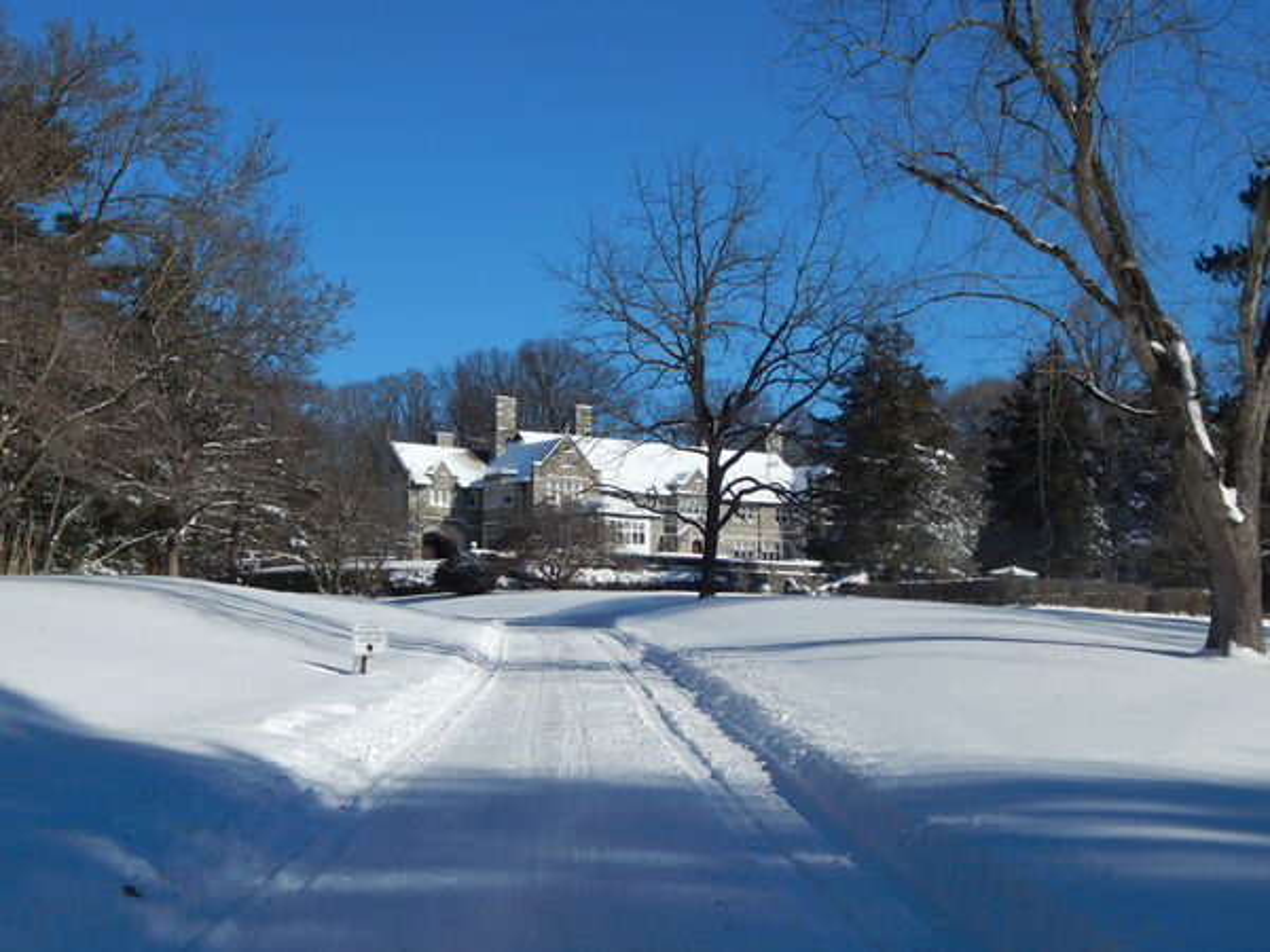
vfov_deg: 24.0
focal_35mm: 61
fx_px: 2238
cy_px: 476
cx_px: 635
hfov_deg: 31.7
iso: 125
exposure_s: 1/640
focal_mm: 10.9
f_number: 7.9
* * *
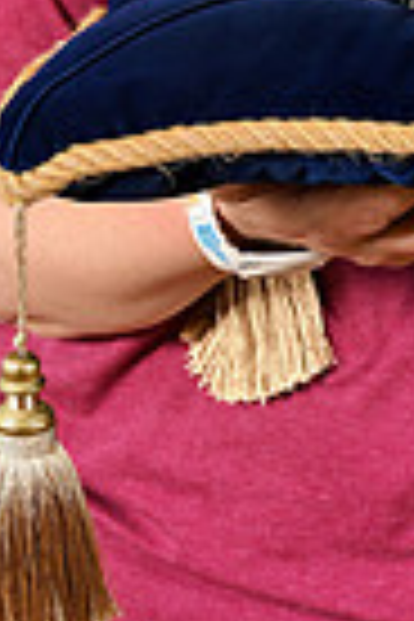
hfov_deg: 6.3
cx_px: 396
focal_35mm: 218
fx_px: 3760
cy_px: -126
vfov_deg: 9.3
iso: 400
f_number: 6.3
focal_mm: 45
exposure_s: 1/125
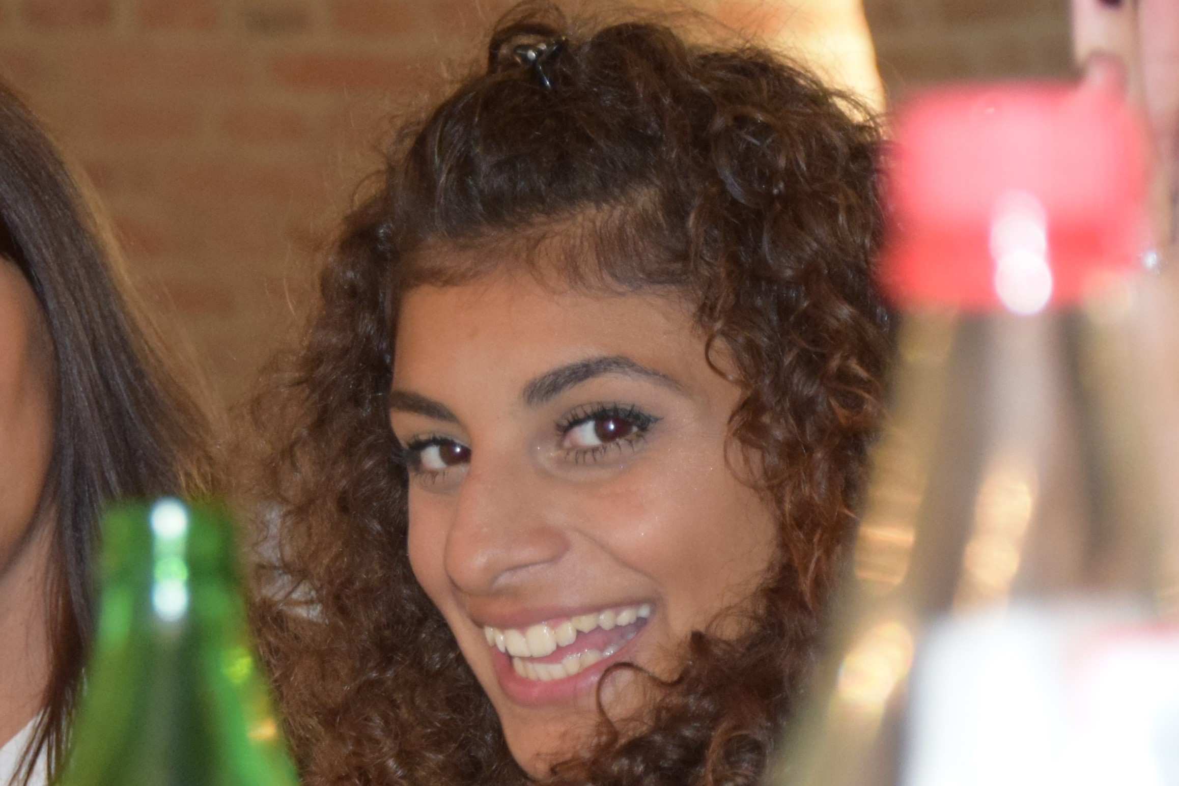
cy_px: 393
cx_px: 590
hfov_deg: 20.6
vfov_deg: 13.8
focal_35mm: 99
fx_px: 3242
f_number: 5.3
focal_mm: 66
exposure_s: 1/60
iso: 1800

Task description: Within the data above, the lines from the one with "vfov_deg: 24.0" to the one with "f_number: 7.9" must be repeated exactly; no other line belongs in the answer.

Task solution:
vfov_deg: 24.0
focal_35mm: 61
fx_px: 2238
cy_px: 476
cx_px: 635
hfov_deg: 31.7
iso: 125
exposure_s: 1/640
focal_mm: 10.9
f_number: 7.9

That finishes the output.